### Your instructions
Copy out each line in the listing below where the word "excited" appears.
START Exercise inputs
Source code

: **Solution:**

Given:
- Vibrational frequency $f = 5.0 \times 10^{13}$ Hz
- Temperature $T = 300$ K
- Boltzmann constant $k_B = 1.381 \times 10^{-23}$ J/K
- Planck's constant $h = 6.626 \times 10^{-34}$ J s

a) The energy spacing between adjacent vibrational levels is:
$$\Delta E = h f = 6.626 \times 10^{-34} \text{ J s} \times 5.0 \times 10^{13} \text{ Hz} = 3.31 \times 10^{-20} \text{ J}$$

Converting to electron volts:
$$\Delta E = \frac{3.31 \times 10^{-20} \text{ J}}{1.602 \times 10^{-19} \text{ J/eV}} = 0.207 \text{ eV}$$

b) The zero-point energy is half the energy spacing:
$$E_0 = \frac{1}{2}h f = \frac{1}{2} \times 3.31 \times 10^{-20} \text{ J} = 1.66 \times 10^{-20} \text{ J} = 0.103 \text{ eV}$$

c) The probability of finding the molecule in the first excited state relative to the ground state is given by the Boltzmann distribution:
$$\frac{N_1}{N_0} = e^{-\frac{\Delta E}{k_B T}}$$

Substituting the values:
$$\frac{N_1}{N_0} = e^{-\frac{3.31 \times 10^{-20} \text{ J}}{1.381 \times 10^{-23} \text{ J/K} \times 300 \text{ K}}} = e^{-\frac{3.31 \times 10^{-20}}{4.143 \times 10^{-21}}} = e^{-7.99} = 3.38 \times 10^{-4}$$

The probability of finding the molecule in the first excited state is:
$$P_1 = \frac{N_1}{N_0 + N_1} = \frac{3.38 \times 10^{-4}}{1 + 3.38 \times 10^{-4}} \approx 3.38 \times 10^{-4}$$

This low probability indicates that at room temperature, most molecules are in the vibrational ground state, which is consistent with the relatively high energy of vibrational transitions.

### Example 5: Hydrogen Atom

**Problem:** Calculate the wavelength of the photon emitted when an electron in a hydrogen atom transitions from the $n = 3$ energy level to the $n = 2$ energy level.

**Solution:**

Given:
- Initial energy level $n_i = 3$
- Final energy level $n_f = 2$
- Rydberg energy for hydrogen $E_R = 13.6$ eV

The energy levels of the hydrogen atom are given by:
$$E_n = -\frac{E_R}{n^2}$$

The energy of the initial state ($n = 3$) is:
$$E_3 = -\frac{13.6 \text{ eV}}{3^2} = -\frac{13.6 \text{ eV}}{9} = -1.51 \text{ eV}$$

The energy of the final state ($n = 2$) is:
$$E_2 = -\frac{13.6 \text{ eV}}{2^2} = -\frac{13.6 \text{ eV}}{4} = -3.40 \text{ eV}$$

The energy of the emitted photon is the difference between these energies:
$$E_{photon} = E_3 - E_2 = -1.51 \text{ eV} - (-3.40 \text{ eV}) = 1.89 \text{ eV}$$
END Exercise inputs
### Solution below
c) The probability of finding the molecule in the first excited state relative to the ground state is given by the Boltzmann distribution:
The probability of finding the molecule in the first excited state is:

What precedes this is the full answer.